Brief - Each line in the material below, starting at the one that contains "en im Pentagon durch." and ending at the one that contains "További írások", should be repeated exactly; the pictures should not.

# # # # # # #

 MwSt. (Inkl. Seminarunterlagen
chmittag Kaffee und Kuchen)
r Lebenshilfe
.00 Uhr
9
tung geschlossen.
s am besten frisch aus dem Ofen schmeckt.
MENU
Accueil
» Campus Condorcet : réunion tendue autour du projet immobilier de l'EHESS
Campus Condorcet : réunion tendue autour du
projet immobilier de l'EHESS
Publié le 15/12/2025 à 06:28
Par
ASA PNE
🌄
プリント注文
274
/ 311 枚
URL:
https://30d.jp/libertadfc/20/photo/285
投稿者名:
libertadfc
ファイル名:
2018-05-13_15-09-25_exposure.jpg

# # # # # # #

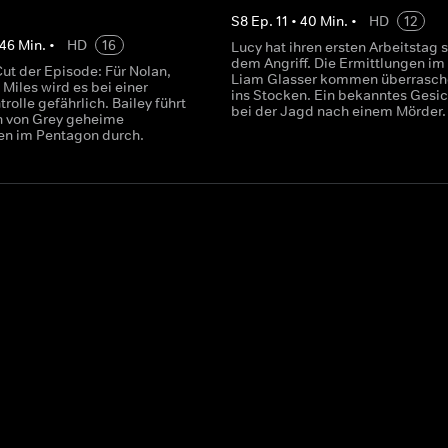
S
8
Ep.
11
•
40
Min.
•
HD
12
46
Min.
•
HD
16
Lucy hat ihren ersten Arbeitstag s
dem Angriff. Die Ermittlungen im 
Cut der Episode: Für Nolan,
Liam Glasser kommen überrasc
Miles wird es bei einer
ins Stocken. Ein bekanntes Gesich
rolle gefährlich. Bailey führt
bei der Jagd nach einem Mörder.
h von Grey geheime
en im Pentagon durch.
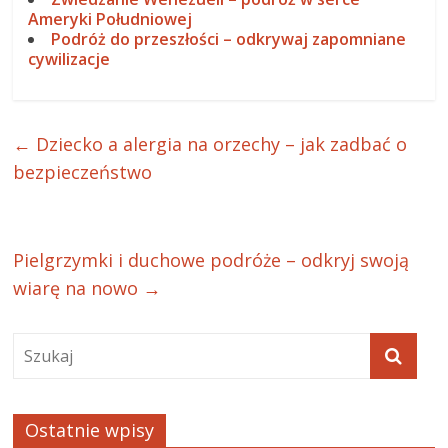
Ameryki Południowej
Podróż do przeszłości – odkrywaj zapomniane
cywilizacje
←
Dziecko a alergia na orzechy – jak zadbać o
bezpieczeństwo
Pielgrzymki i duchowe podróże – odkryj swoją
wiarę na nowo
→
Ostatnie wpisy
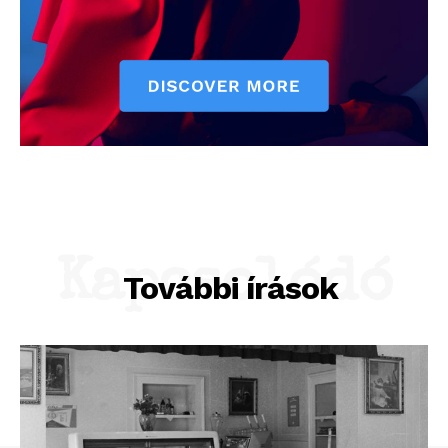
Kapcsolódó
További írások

# # # # # # #

Solution -
en im Pentagon durch.
Ameryki Południowej
Podróż do przeszłości – odkrywaj zapomniane
cywilizacje
←
Dziecko a alergia na orzechy – jak zadbać o
bezpieczeństwo
Pielgrzymki i duchowe podróże – odkryj swoją
wiarę na nowo
→
Ostatnie wpisy
Kapcsolódó
További írások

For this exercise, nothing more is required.